We have also seen a darker underbelly, the seething resentment and implicit discrimination occasionally boiling over into outright racism (that dreaded “r-word,” so potent and so feared, and so much more convenient to brush off and sweep under the carpet).
We saw as my parents, well-paid professionals in Malaysia, trudged through a variety of menial jobs, struggling to apply for minimum-wage work; and not for a lack of qualifications, experience or even English-language ability. We cringed as apoplectic politicians attacked yet another farm, factory or residential home being sold to “the Chinese”; culminating in the then-opposition Labour Party claiming an overseas hijacking of our housing market, based on the fact that 39.5% of house purchasers in Auckland had “Chinese-sounding names”. We groaned as we went through the usual baptism of fire for any new immigrant, the cocked-eyebrow and puzzled look as you struggle to get your words across, the constant sniggers and cries of “sorry, I didn’t get that,” little snipes at the outwardly different and the distinctive.

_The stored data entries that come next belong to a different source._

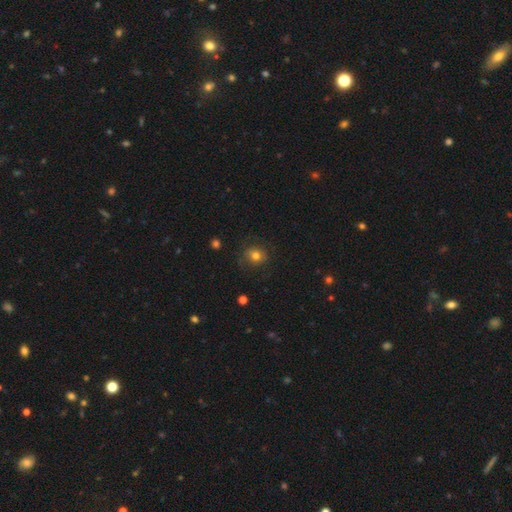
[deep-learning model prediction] Morphology: type=smooth (75%); roundness=round (76%); merging=none (79%).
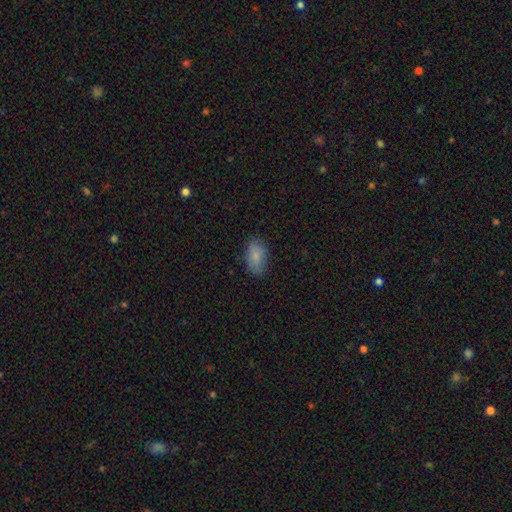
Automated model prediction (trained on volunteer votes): Overall: smooth (84%). How rounded: in between (92%). Merging: none (80%).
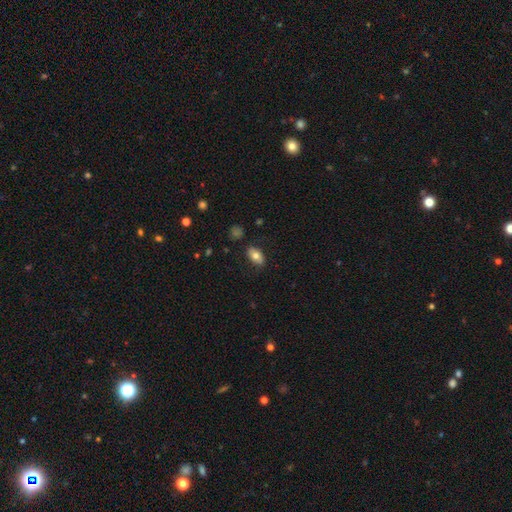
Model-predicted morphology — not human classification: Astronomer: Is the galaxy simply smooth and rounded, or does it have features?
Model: smooth — 75%.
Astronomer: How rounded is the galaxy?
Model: in between — 91%.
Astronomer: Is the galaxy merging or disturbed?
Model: none — 81%.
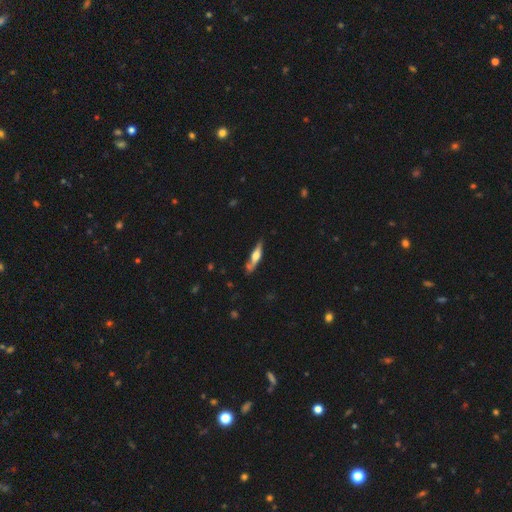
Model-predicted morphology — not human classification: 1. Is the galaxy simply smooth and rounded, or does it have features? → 51% featured or disk, 42% smooth, 6% star or artifact.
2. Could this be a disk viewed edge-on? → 91% yes, 9% no.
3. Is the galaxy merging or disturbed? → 67% none, 21% minor disturbance, 7% merger, 5% major disturbance.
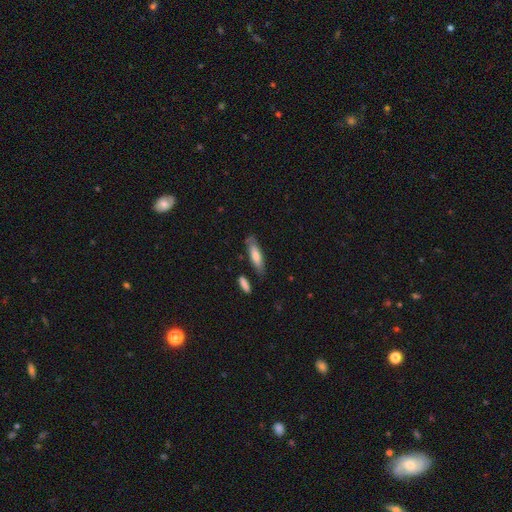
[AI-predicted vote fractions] A smooth galaxy with no disk features (66%) that is cigar-shaped (62%). Merging: none (73%).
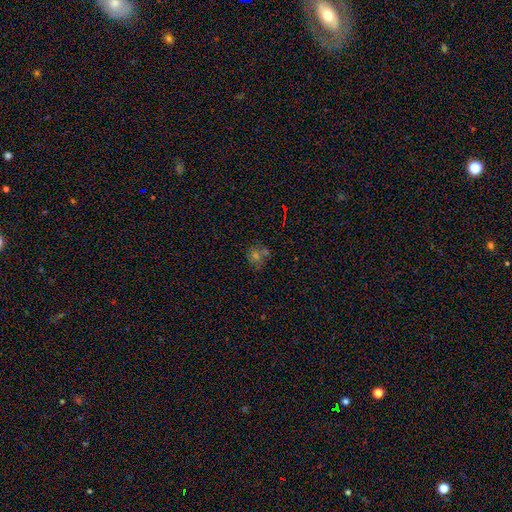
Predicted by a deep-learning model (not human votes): smooth-or-featured: smooth: 47% | star or artifact: 31% | featured or disk: 22%
  merging: none: 63% | merger: 16% | minor disturbance: 14% | major disturbance: 7%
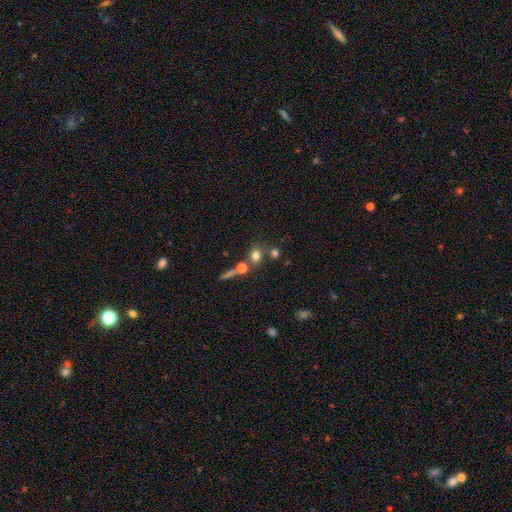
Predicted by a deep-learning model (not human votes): A smooth galaxy with no disk features (74%) that is round (82%).

Vote fractions:
- Smooth or featured? smooth: 74% / star or artifact: 15% / featured or disk: 11%
- How rounded? round: 82% / in between: 16% / cigar-shaped: 2%
- Merging? none: 63% / merger: 24% / minor disturbance: 9% / major disturbance: 4%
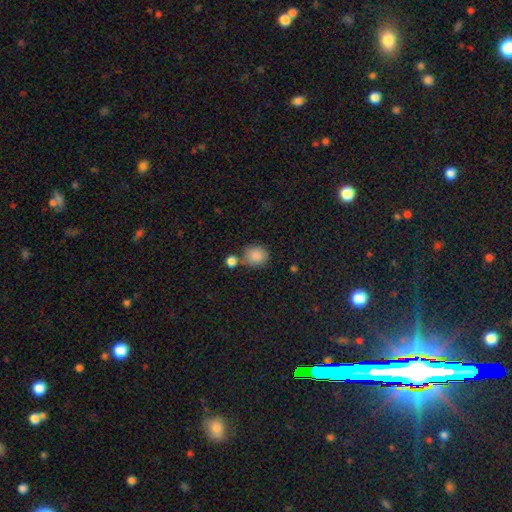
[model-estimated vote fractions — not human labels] smooth 87%, star or artifact 8%, featured or disk 4%. Down the decision tree: how rounded — round (74%); merging — none (63%).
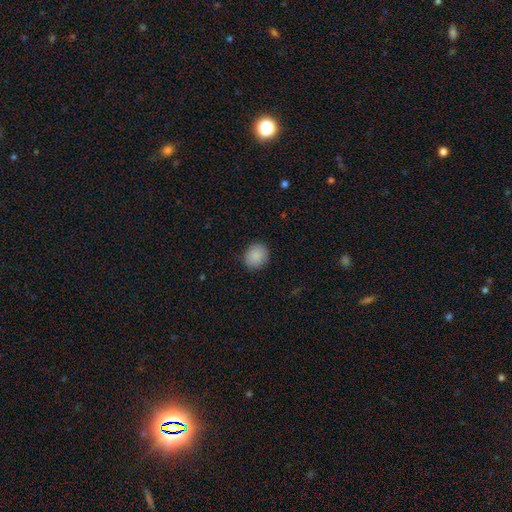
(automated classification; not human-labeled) This appears to be a smooth galaxy with no disk features (88%) that is round (79%). Merging: none (87%).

New Zealand has been a land of immigrants throughout its modern history, and, like the rest of the world, has experienced significant growth in immigration in the last several decades. This was usually thought to have been driven as much by a liberalisation of attitudes as much as of borders and air travel. How, then, can immigration serve both to strengthen tolerance and seemingly undermine it? This seemingly hypocritical juxtaposition becomes clearer when the meaning of the word “tolerance” is made clearer.
Why the word “tolerance” was chosen to hearken a new age of enlightened multiculturalism is forever a mystery to me. “Tolerance” implies a reluctant, begrudging acceptance, and indeed it is defined as an ability to bear with something one disagrees with, or dislikes, without interference. If this is tolerance, immigration has certainly strengthened it. Through immigration, there is broad consensus across wide swathes of society that immigrants are actually extremely useful, vital to prevent shortages of skilled professionals as well as being a potent engine of economic growth. For instance, for the last few years, New Zealand’s economy, generally subject to the swings and roundabouts of commodity prices and tourist numbers, has been growing consistently, driven almost exclusively by immigration and its flow-on effects.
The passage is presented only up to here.